#### What the task requires
Copy the records from the line with "name author: N'Yeurt" to the line with "island: Great Astrolabe Reef", swapping "collectors" for "collected by" and keeping everything else the same.
+++
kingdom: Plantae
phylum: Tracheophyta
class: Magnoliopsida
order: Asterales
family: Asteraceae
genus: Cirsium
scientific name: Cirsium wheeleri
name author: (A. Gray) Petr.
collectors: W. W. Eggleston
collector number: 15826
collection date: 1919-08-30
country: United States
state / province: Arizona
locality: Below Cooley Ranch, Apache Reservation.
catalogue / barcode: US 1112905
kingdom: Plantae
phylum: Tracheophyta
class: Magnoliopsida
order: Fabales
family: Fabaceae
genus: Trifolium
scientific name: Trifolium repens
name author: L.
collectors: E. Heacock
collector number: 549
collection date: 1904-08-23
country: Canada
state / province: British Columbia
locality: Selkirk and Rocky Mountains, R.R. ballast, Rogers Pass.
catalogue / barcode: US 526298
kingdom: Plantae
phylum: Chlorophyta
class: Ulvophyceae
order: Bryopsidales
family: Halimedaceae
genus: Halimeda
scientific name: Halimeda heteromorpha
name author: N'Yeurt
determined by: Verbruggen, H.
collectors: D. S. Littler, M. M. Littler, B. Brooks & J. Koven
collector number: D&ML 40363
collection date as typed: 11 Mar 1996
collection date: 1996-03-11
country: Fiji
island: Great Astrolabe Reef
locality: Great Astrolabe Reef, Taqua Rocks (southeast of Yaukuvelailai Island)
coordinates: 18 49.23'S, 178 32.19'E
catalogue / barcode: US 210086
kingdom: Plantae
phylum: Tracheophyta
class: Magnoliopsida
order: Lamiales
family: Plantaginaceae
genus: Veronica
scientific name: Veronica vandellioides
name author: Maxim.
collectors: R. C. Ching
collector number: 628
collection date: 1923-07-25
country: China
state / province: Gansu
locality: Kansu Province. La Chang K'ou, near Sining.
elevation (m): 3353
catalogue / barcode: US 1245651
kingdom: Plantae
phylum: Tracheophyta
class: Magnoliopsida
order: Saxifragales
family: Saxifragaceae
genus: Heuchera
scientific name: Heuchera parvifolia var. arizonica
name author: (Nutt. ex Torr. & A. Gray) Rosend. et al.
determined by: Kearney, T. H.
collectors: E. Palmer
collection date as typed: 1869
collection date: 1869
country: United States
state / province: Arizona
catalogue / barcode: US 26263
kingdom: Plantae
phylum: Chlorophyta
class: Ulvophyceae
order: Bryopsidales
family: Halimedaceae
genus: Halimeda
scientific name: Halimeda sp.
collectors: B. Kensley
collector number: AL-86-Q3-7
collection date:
+++
#### Reply
name author: N'Yeurt
determined by: Verbruggen, H.
collected by: D. S. Littler, M. M. Littler, B. Brooks & J. Koven
collector number: D&ML 40363
collection date as typed: 11 Mar 1996
collection date: 1996-03-11
country: Fiji
island: Great Astrolabe Reef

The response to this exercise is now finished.